Work request ▸ Among the lines of the records, find all that carry the word "APERTURE" and copy them.

START Supplied material

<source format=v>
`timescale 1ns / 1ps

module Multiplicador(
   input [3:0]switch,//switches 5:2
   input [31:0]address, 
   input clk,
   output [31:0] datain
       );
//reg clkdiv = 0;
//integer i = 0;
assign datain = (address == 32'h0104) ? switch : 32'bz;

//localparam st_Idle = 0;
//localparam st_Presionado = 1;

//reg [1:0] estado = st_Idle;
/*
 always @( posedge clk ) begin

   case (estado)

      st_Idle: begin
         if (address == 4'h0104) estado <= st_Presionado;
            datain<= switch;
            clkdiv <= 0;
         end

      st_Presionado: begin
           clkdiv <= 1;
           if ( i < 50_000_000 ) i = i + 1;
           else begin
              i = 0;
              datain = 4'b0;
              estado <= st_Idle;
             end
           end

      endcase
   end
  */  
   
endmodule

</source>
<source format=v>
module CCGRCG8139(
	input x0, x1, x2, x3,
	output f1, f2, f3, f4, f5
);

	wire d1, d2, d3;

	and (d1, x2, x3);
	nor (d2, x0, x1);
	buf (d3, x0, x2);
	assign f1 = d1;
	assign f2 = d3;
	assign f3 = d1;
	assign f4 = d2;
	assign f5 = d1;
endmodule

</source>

END Supplied material
START Supplied material

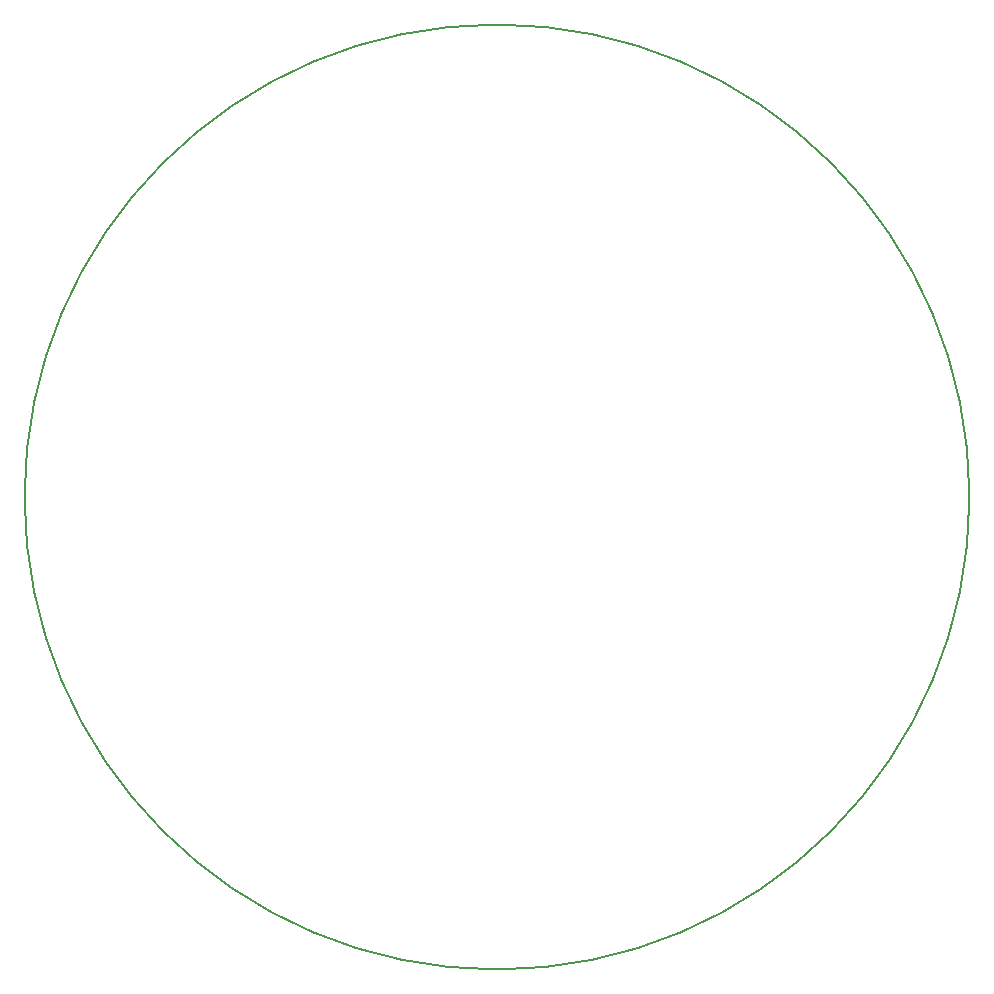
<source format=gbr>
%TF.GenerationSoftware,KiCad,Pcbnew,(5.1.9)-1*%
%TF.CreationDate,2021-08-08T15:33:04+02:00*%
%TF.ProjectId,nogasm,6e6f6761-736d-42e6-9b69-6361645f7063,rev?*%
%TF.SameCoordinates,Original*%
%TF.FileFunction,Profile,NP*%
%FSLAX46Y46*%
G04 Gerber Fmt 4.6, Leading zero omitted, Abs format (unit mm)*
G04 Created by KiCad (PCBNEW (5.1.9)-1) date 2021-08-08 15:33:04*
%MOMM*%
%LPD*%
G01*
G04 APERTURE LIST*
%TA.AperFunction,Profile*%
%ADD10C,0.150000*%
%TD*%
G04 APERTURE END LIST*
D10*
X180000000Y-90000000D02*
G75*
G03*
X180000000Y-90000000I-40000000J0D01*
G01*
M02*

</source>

END Supplied material

Reply to the exercise ▸
G04 APERTURE LIST*
G04 APERTURE END LIST*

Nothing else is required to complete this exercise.